I thought I could easy solve this problem with the following code:
# I only added originally ggplot2 and dplyr. As I was researching on Google, I tried a few solution that needed the string and data.table libraries.
library(ggplot2)
library(dplyr)
library(stringr)
library(data.table)
data <- data_frame(income = c(1000,2000,5000), percentage = c(10,30,40))
data %>% ggplot(aes(x = income)) +
geom_histogram()
That did not work because it was counting the values so I had 3 bars of height = 1 and the width also was incorrect. It did not go from 0 to 1000, 1000 to 2000 and 2000 to 5000.
After a few searches, I learned about the y=..density..
. I put it in my aes() info like that.
data %>% ggplot(aes(x = income, y=..density..)) +
geom_histogram()
The y-axis was not 1 but 0.0025 (I am not really sure why) and I am not still there.
I then discovered weight
and I tried:
data %>% ggplot(aes(x = income, y=..density.., weight=percentage)) +
geom_histogram()
I may be on a better track since for the first time the columns are not the same height.

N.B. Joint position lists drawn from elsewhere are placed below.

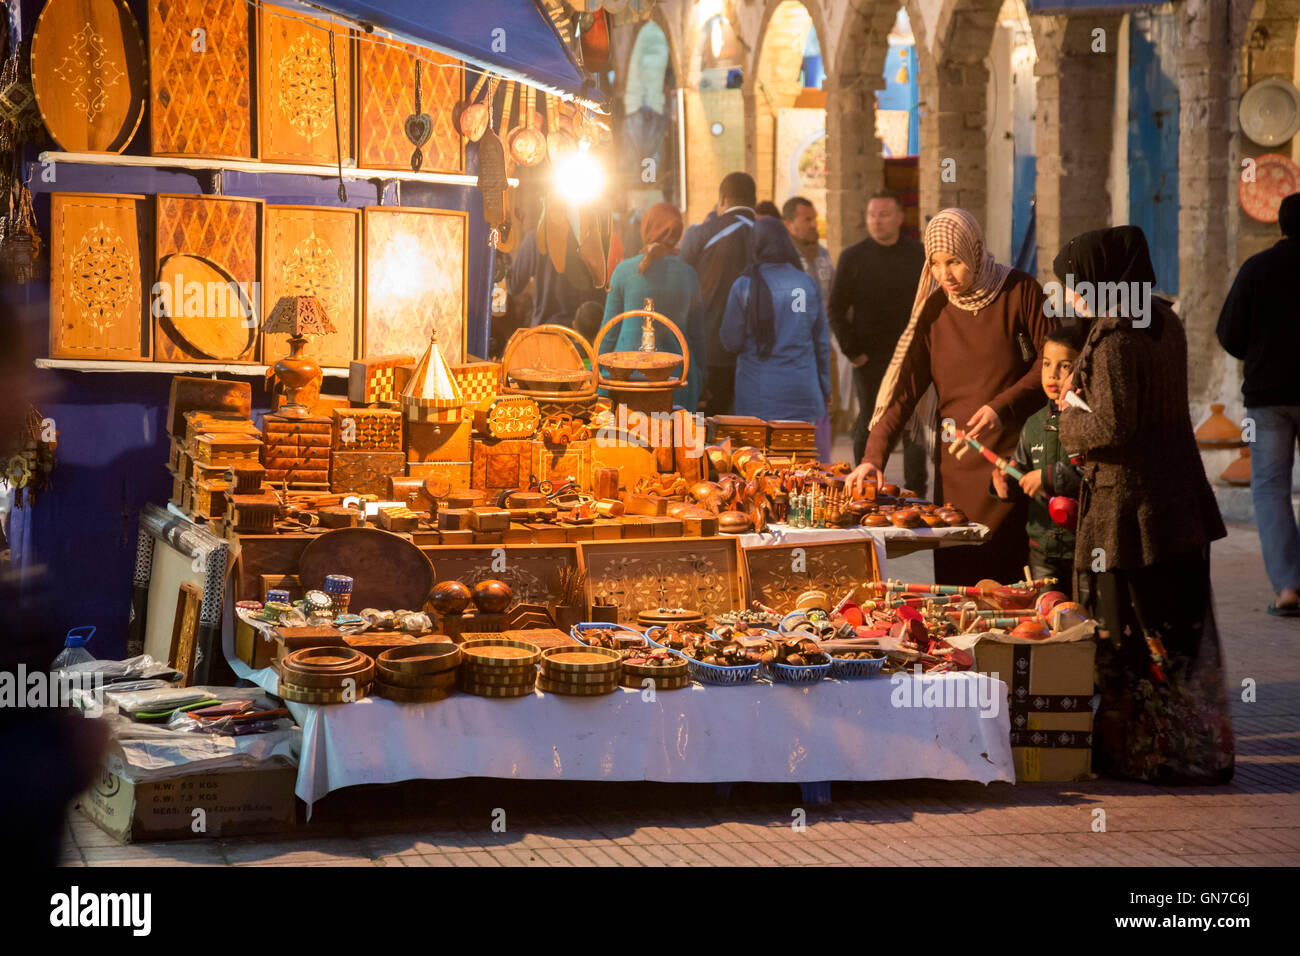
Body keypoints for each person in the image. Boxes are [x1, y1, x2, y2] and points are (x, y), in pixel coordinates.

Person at [1054, 225, 1232, 784]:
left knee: (1129, 633)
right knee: (1178, 632)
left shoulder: (1113, 340)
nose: (1075, 298)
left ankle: (1147, 755)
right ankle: (1194, 748)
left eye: (1078, 285)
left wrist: (1066, 419)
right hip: (1177, 503)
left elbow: (1111, 422)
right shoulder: (1163, 320)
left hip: (1126, 513)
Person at [846, 207, 1053, 585]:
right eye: (936, 263)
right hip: (956, 468)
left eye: (954, 261)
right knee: (960, 579)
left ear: (974, 250)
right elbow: (903, 392)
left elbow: (1051, 364)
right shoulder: (935, 309)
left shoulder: (1020, 292)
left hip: (1012, 460)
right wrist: (873, 458)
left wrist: (1001, 407)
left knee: (1011, 582)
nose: (944, 275)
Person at [1216, 192, 1300, 617]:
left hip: (1267, 398)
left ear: (1281, 226)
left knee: (1269, 491)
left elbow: (1228, 333)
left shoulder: (1258, 268)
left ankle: (1288, 587)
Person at [828, 191, 928, 494]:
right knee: (870, 421)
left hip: (912, 355)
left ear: (899, 218)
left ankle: (916, 492)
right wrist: (853, 352)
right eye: (872, 215)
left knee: (914, 425)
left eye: (884, 214)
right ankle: (865, 487)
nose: (877, 221)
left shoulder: (918, 255)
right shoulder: (853, 257)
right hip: (869, 359)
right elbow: (835, 308)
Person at [719, 218, 831, 461]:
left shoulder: (744, 286)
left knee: (760, 470)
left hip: (757, 397)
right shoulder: (806, 284)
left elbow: (730, 341)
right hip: (803, 393)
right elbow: (822, 344)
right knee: (804, 469)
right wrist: (825, 390)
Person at [990, 324, 1086, 591]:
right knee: (1047, 615)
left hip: (1084, 547)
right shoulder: (1033, 424)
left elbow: (1095, 473)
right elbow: (1020, 469)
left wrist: (1047, 477)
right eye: (1046, 364)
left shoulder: (1090, 419)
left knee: (1085, 620)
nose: (1052, 374)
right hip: (1042, 547)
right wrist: (1005, 483)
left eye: (1065, 366)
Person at [600, 202, 705, 411]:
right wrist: (702, 381)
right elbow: (698, 339)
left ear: (645, 228)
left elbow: (608, 333)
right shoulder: (689, 275)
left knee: (625, 441)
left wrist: (598, 381)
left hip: (626, 381)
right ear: (677, 232)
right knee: (672, 441)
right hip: (676, 383)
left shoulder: (623, 271)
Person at [679, 171, 758, 416]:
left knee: (707, 431)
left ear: (722, 199)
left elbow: (682, 282)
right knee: (748, 436)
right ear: (754, 201)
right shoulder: (768, 237)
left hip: (709, 348)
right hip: (756, 354)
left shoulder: (702, 233)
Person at [507, 214, 605, 328]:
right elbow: (600, 288)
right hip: (579, 331)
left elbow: (513, 286)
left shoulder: (534, 239)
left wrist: (502, 256)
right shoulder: (589, 240)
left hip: (544, 329)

I then tried binwidth = c(1000, 2000, 5000)
because for the graph to have different column width. It did not work. I got an error if I tried to add and start with 0, since there are 4 elements.
I then learned about cut
and break
and I am not sure I understand it. Anyway, now the code looked like that.
library(ggplot2)
library(dplyr)
library(stringr)
library(data.table)
data <- data.frame(percentage = c(10,30,60))
data$income <- cut(data$percentage, c(0, 1000,2000,5000), right = FALSE)

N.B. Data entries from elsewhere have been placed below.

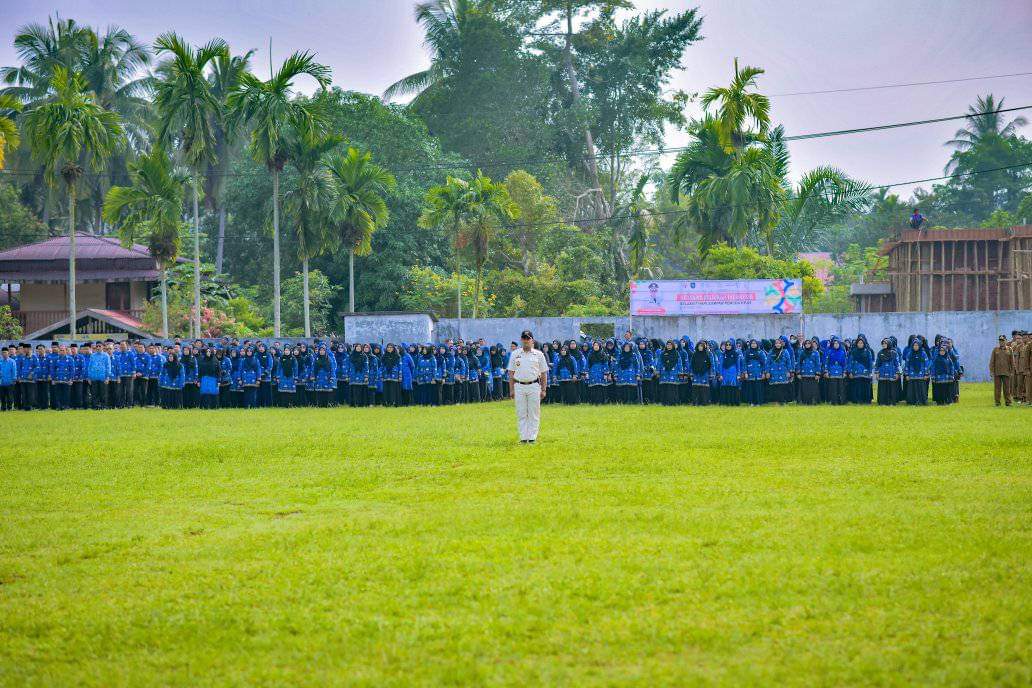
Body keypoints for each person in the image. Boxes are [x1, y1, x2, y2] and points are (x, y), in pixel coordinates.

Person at [507, 330, 548, 444]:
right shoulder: (515, 354)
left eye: (528, 338)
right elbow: (511, 373)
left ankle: (532, 438)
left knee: (534, 413)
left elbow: (544, 373)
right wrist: (511, 389)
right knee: (521, 413)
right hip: (519, 386)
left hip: (534, 385)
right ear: (521, 340)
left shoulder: (539, 355)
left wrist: (544, 389)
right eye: (524, 338)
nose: (526, 341)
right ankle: (523, 438)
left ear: (532, 340)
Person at [989, 334, 1014, 406]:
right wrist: (991, 371)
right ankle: (997, 402)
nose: (1001, 342)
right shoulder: (995, 349)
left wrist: (1012, 371)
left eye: (1003, 340)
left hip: (1006, 372)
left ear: (1006, 341)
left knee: (1007, 388)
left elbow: (1012, 361)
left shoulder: (1009, 349)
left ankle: (1008, 402)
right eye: (1000, 340)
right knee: (997, 388)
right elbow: (992, 361)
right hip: (997, 372)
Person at [903, 339, 929, 405]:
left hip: (921, 375)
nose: (915, 346)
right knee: (911, 390)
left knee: (921, 389)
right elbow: (907, 364)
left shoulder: (923, 353)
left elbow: (926, 364)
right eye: (914, 345)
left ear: (920, 346)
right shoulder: (909, 353)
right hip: (912, 375)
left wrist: (926, 374)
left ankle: (921, 401)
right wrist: (907, 374)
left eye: (917, 345)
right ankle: (911, 402)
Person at [0, 346, 16, 411]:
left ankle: (9, 407)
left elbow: (14, 371)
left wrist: (14, 379)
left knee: (10, 396)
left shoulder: (12, 361)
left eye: (5, 352)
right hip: (2, 382)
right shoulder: (0, 361)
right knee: (2, 396)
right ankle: (3, 407)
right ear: (1, 354)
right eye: (3, 353)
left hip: (10, 382)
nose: (4, 354)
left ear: (8, 353)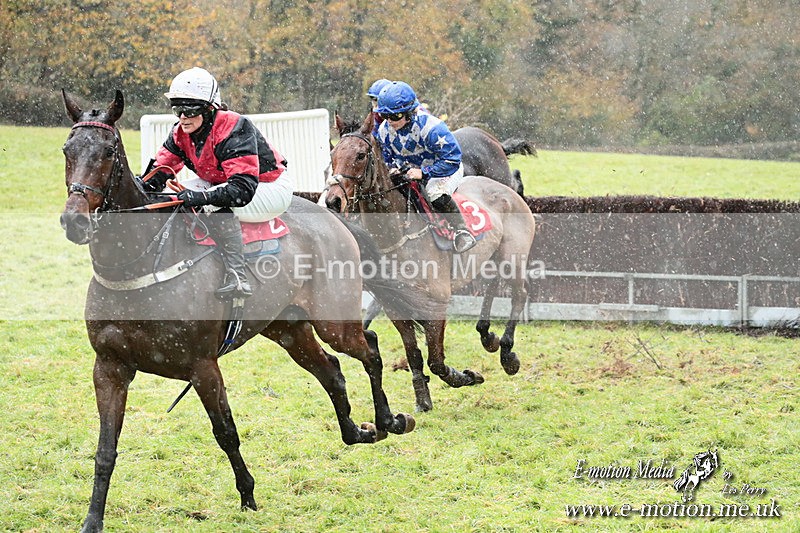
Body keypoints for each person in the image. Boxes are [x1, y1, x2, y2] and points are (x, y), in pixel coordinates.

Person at [141, 67, 294, 299]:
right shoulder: (179, 133)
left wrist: (202, 198)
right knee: (172, 200)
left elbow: (241, 191)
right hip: (224, 182)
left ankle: (237, 276)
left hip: (268, 187)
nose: (182, 117)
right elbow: (157, 175)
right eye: (177, 109)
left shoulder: (235, 127)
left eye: (189, 110)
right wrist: (135, 186)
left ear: (209, 109)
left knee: (209, 204)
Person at [375, 81, 476, 253]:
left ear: (409, 113)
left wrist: (424, 173)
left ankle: (462, 231)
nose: (390, 121)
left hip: (445, 168)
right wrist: (392, 169)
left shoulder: (432, 128)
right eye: (385, 116)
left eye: (395, 116)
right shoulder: (384, 131)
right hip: (412, 171)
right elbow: (387, 158)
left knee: (434, 193)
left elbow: (452, 159)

data %>% ggplot(aes(x = income, y=..density.., weight=percentage)) +
geom_histogram()
I now have an error about continuous variable and discrete variable.
I found in the book I have that I could also do a pie. I tried the following to check if my data was good.
library(ggplot2)
library(dplyr)
library(stringr)
library(data.table)
data <- data_frame(income = c(1000,2000,5000), percentage = c(10,30,40))
# Create data for the graph.
x <- c(10,30,60)
labels <- c(1000,2000,5000)
pie(x,labels)
The percentage seems OK but I did not create the kind of graph I want. an histogram and not a pie.
I have often found this website very helpful so maybe someone knows the answer. I have just created an account and hope that someone could assist me.
Thanks
Perhaps you're looking for a barchart:
data %>% ggplot(aes(x = as.factor(income),y = percentage)) +
geom_bar(stat = "identity") + labs(x = "Income")
Or as stefan suggests, perhaps something like this with geom_rec
:
data %>%
mutate(min = lag(income,1L, 0)) %>%
ggplot(aes(xmin = min, xmax = income, ymin = 0, ymax = percentage)) +
geom_rect(color = "black") + labs(x = "Income", y = "Density")